In the years since I lost my brother, Jay, it is still hard to believe that the whole thing actually happened to me, to my children, to my family of origin. It remains only partially dealt with and only
partially believable. And of course, the pain continues.
I feel that I can remember every detail of every second of the afternoon I was told of Jay’s death. I can remember what everyone said and what their faces looked like. I can remember my Mamma wearing an orange cotton pants outfit with a scarf loosely tied around her neck. I found the scarf later that night after she left it lying in the driveway. I put it under my pillow that night as a way of being close to her. I remember walking up to the car to greet Mamma and my sister. Because of what a family friend had said earlier when he called looking for mother, I knew he had some very bad news to tell me about one of my brothers. I remember Mamma walking up to me and saying, “Something terrible has happened, Ann Marie. Jay is dead. It happened in the car.” I remember screaming out and thinking that the best thing for me to do would be to run. Somehow I knew if I could run away from Mamma before she finished telling me about my brother that I would be able to interrupt this thing and it would not have taken place. Mamma told me she needed me though, and I did not leave her.
We came inside the house to call one of my other brothers. It was during my Mamma’s conversation with him that I realized that Jay had killed himself with a gun.
It was too horrible to believe. I remember some weeks after the funeral calling the coroner for a confirmation wondering if it was really my brother that was dead. The casket had remained closed. Perhaps he was still really alive. Perhaps it was not him the police found in his car but a body some kidnapper had placed there. Or perhaps Jay was playing some awful trick on us. Or perhaps he had been murdered and the murderers were still at large. The coroner gently confirmed that the person the police found in the car was my brother and that he had died of a self-inflicted gunshot wound to the head.
I remember the days after I heard about Jay as being heavy, filled with pain, and very confusing.

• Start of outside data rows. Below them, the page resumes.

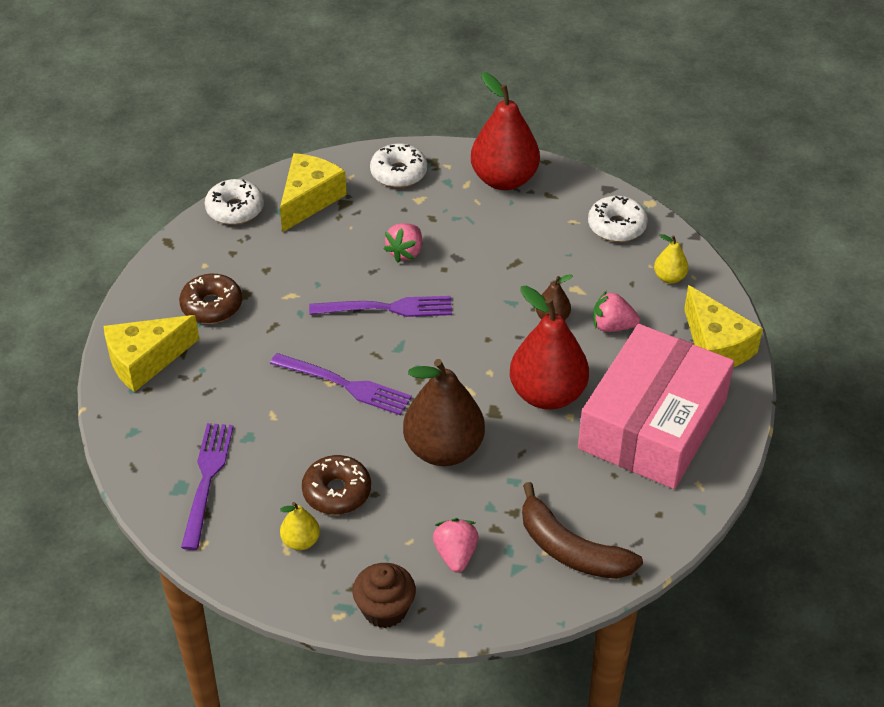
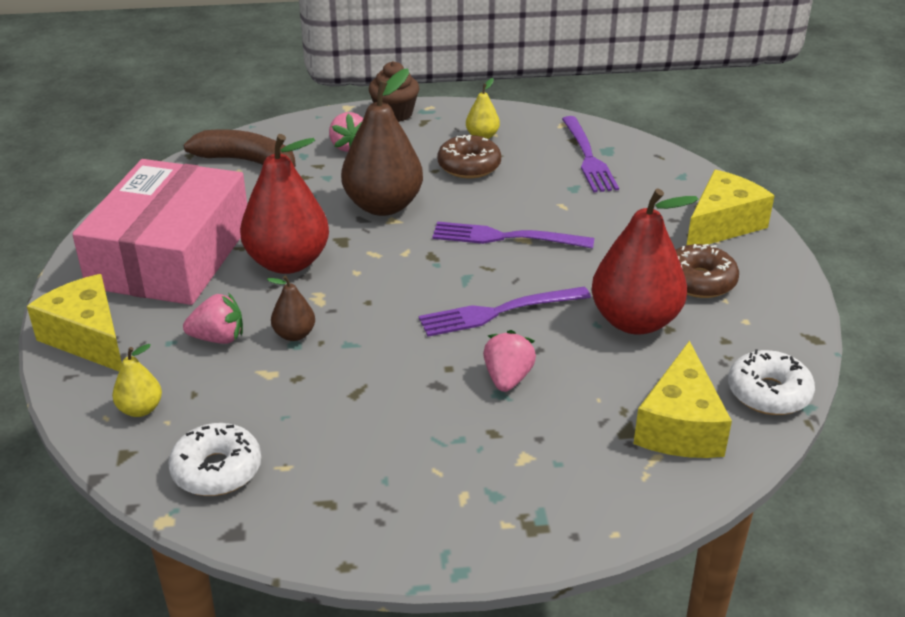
camera: 165 degrees right, 10 degrees down
white donut [370,144,427,188] -> none
red pear [471,72,540,190] -> red pear moved to [591,188,699,335]

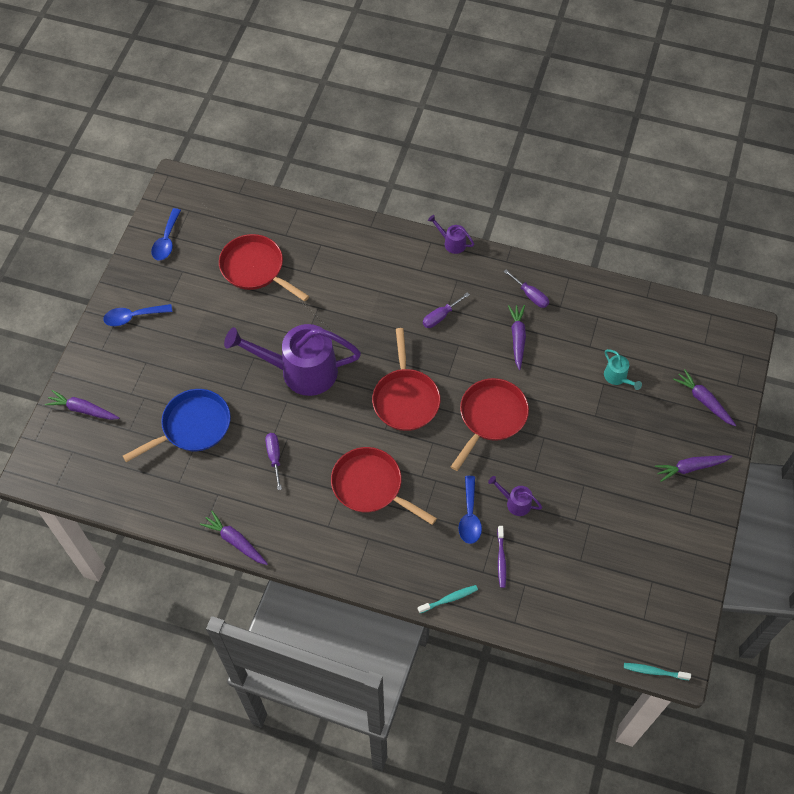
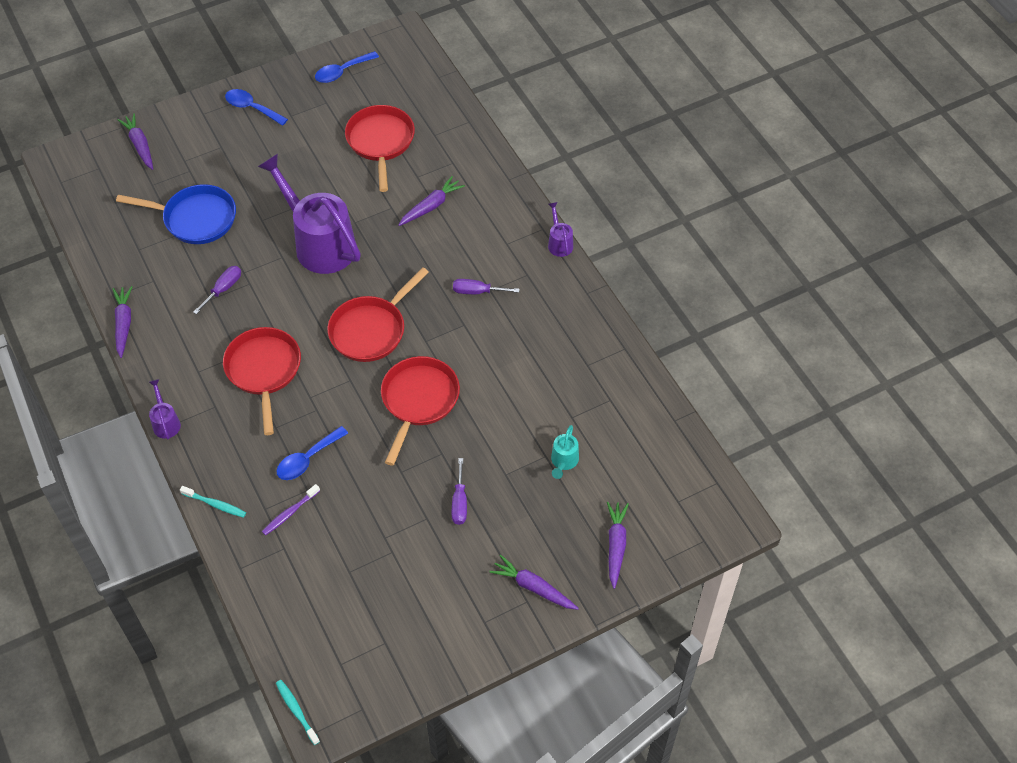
camera: 45 degrees right, 5 degrees down
red pan [451,378,529,471] -> red pan turned 60 degrees counterclockwise [381,356,460,466]
purple watering can [488,476,542,516] -> purple watering can moved to [149,379,181,439]
purple screwdriver [504,270,549,308] -> purple screwdriver moved to [452,458,467,525]
purple carrot [508,305,526,370] -> purple carrot moved to [399,176,465,226]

I remember lying on the kitchen floor and crying and crying. I went to work, but driving was a tremendous effort. I canceled a few appointments at my partners’ insistence. There was such an element of unreality about it all. I had very little emotional support. I tried to contact a few old friends but didn’t get very far. One of my oldest and best friends immediately responded by saying she could not go to the funeral because of her busy schedule. I had not even asked her to come. Another very close friend was out of town and could not be located. My pastor was also going out of town. When he returned, he did not come to our home or call.

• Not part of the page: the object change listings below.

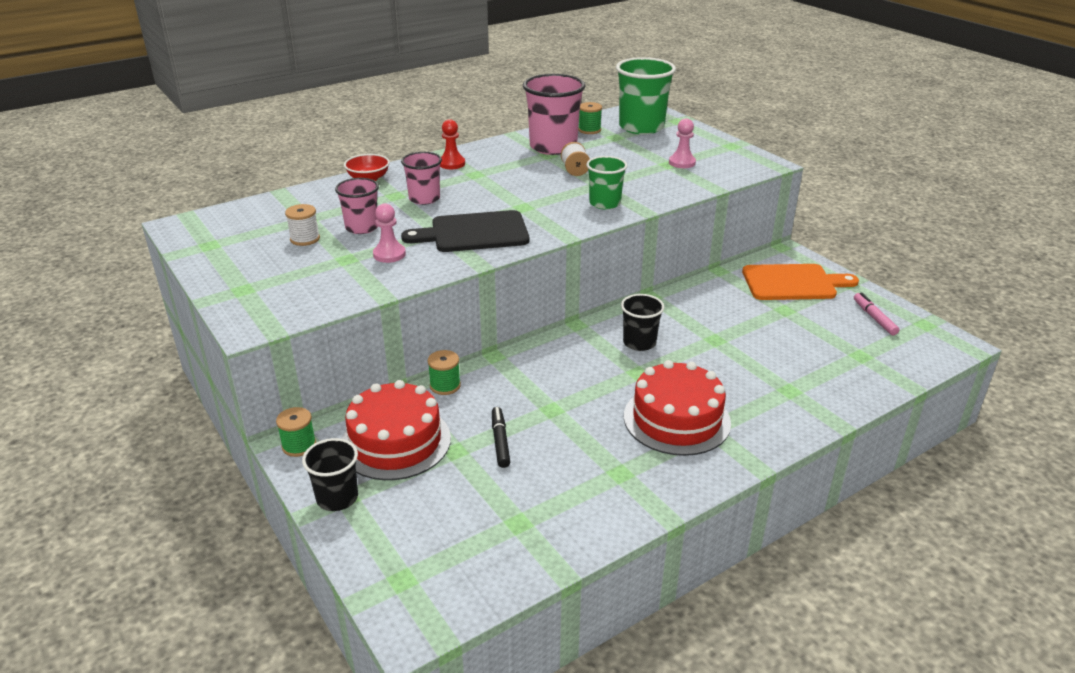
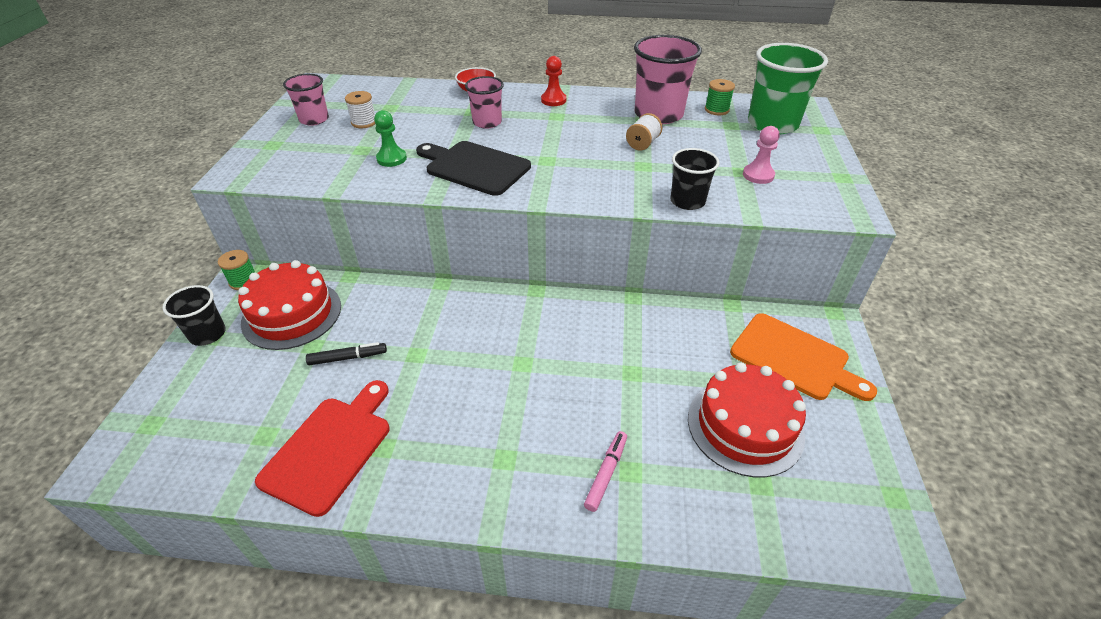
camera: 40 degrees right, 10 degrees up
pink cup [335,178,379,234] -> pink cup moved to [283,74,329,126]
pink pawn [373,203,406,263] -> green pawn [374,110,407,167]
green spool [428,350,461,395] -> none
black marker [492,407,510,468] -> black marker turned 45 degrees clockwise [306,342,387,365]
green cup [586,156,628,210] -> none
black cup [621,294,664,351] -> black cup moved to [670,148,719,210]
red cake [624,360,731,456] -> red cake moved to [688,362,806,477]
pink marker [854,292,899,335] -> pink marker moved to [584,431,627,512]
none -> red cutting board [255,380,390,517]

My relationships with my family of origin were tremendously affected. Immediately after Jay died, my role as sister became more important than ever to me. My parents had placed a significant responsibility for taking care of my three younger brothers and one younger sister on my shoulders, and at times I was sort of fussy and bossy towards them. I became bossier and fussier after Jay died and probably appeared critical of them but I was really concerned for their welfare. I can see now that this process was more an attempt at self-protection than anything else. I was trying to protect myself from losing another brother or sister. I have recognized that their are limits to what I can control, but I have to keep reminding myself of those limitations.

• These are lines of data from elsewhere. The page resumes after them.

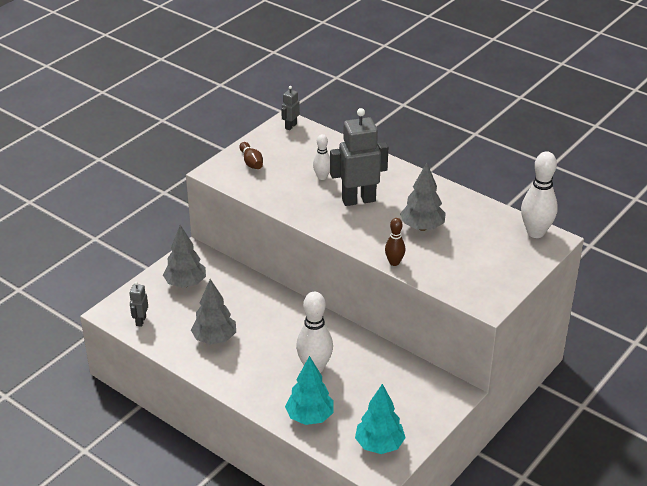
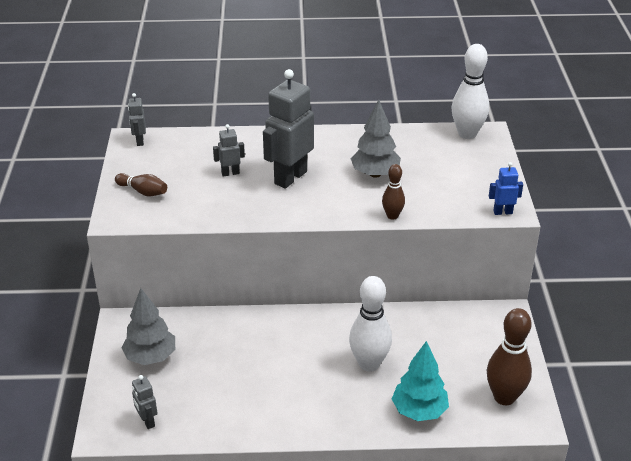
camera: 40 degrees left, 0 degrees up
grey tree [191,279,236,345] -> none
white bowling pin [313,134,330,180] -> grey robot [213,124,245,177]
turquoise tree [355,384,406,454] -> brown bowling pin [487,308,532,405]
none -> blue robot [489,162,523,215]

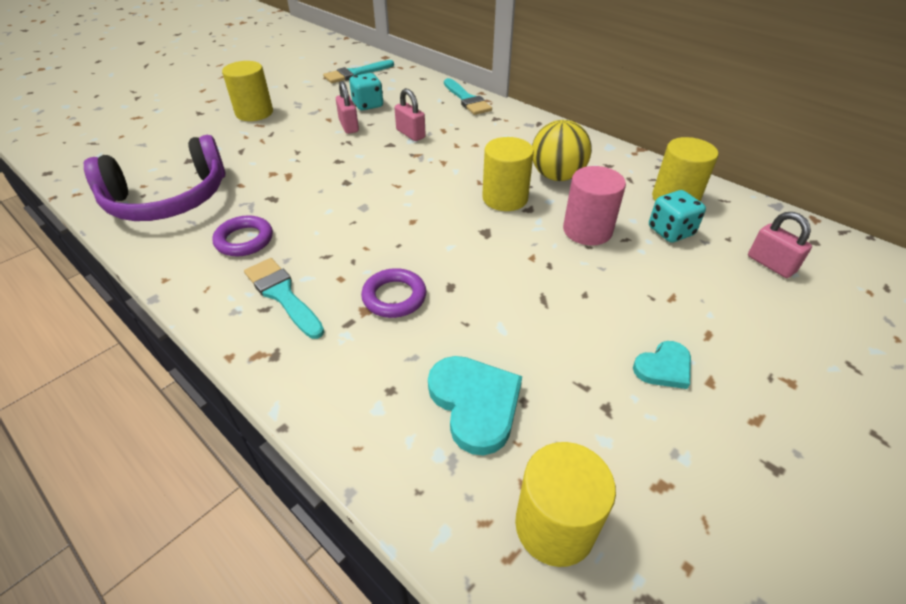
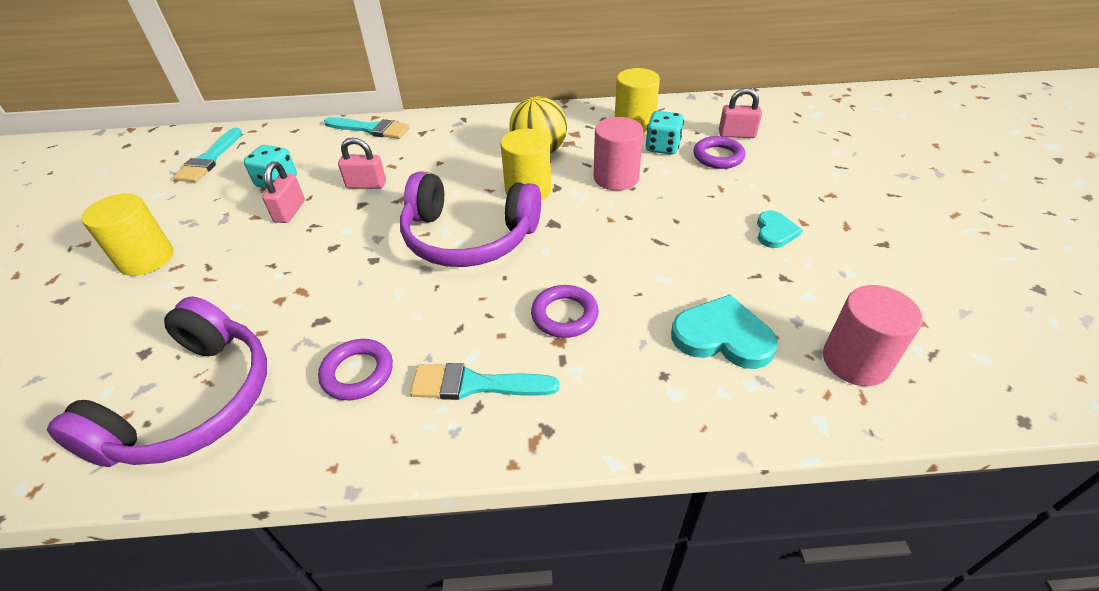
camera: 45 degrees left, 0 degrees up
pink padlock [336,81,359,134] -> pink padlock turned 75 degrees clockwise [262,162,305,223]
yellow cylinder [515,442,616,567] -> pink cylinder [823,285,923,386]
none -> purple headphones [400,172,541,267]
none -> purple ring [693,136,745,169]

In retrospect, there are two experiences I wish we could have had as a family after we lost Jay. First I wish that we had all gone to family therapy. Not that anything was “wrong” with us, or that we were sick or evil persons who needed fixing. I believe that the power for the most thorough healing is found in the family context and that therapy for the whole, extended family would have been very helpful. Secondly I wish we had gone to the beach as a family unit and processed our grief together. The beach is a special place for my family of origin and my nuclear family. We’ve made many trips to the ocean and have always found them nurturing and revitalizing. I really cannot say that I knew Jay was going to kill himself- I didn’t. I knew that I was worried that something terrible was going to happen some day to someone in our family as evidenced by recurrent dreams. I still deal with feelings of guilt regarding Jay’s perception of my availability or unavailability when he needed me. Jay must have been in excruciating pain. That is what hurts the most now. That my brother was hurting so deeply that he killed himself to stop the feelings.
No one should hurt so badly.
The reason I have called this event “The Thing With Jay” is because for the most part, the subject is taboo and I have personally had such a hard time dealing with it. Also. I did not tell my young son about it, he was only two and a half when it happened. The phrase “The Thing With Jay”, to me, underscores the difficulty of actually pinpointing what happened and what meaning this event has had and will have in the future. Plus, the phrase sounds like the kind of perplexed comment a sort of bossy and fussy older sister might make about her younger brother’s behavior.